EXERCISE DESCRIPTION –
Repeat every entry word for word. Images do not belong in the copy.

*** Opening DATA SECTION ***

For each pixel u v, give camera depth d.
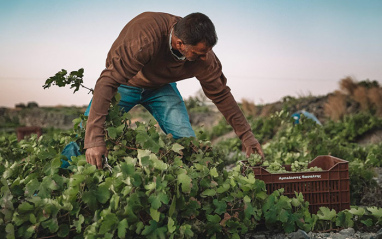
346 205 2.68
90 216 2.02
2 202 1.96
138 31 2.17
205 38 2.08
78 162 2.15
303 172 2.66
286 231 2.43
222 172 2.62
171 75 2.53
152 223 1.92
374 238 2.35
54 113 27.19
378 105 12.18
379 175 4.27
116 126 2.36
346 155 4.52
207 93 2.93
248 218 2.34
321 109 13.34
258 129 10.85
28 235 1.90
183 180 2.03
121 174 2.00
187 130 2.91
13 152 3.41
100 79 2.19
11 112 28.81
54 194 2.15
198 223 2.18
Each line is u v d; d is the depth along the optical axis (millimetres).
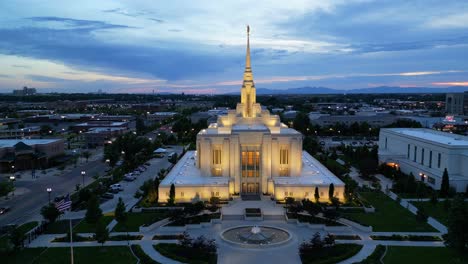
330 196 129375
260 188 141750
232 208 125375
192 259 87750
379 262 85188
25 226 110625
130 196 144625
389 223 112625
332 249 91625
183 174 150125
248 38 162750
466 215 87562
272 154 144250
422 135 188875
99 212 106438
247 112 164375
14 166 188500
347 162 196375
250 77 163875
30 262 86688
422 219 107000
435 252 92188
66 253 91875
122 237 101500
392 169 175375
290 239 99125
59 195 145000
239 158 140875
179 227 108875
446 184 139250
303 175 147375
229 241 97125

*** Closing DATA SECTION ***

REPLY TO THE EXERCISE –
For each pixel u v, give camera depth d.
346 205 2.68
90 216 2.02
2 202 1.96
138 31 2.17
205 38 2.08
78 162 2.15
303 172 2.66
286 231 2.43
222 172 2.62
171 75 2.53
152 223 1.92
374 238 2.35
54 113 27.19
378 105 12.18
379 175 4.27
116 126 2.36
346 155 4.52
207 93 2.93
248 218 2.34
321 109 13.34
258 129 10.85
28 235 1.90
183 180 2.03
121 174 2.00
187 130 2.91
13 152 3.41
100 79 2.19
11 112 28.81
54 194 2.15
198 223 2.18
Each line is u v d; d is the depth along the optical axis (millimetres).
330 196 129375
260 188 141750
232 208 125375
192 259 87750
379 262 85188
25 226 110625
130 196 144625
389 223 112625
332 249 91625
183 174 150125
248 38 162750
466 215 87562
272 154 144250
422 135 188875
99 212 106438
247 112 164375
14 166 188500
347 162 196375
250 77 163875
30 262 86688
422 219 107000
435 252 92188
66 253 91875
122 237 101500
392 169 175375
290 239 99125
59 195 145000
239 158 140875
179 227 108875
446 184 139250
303 175 147375
229 241 97125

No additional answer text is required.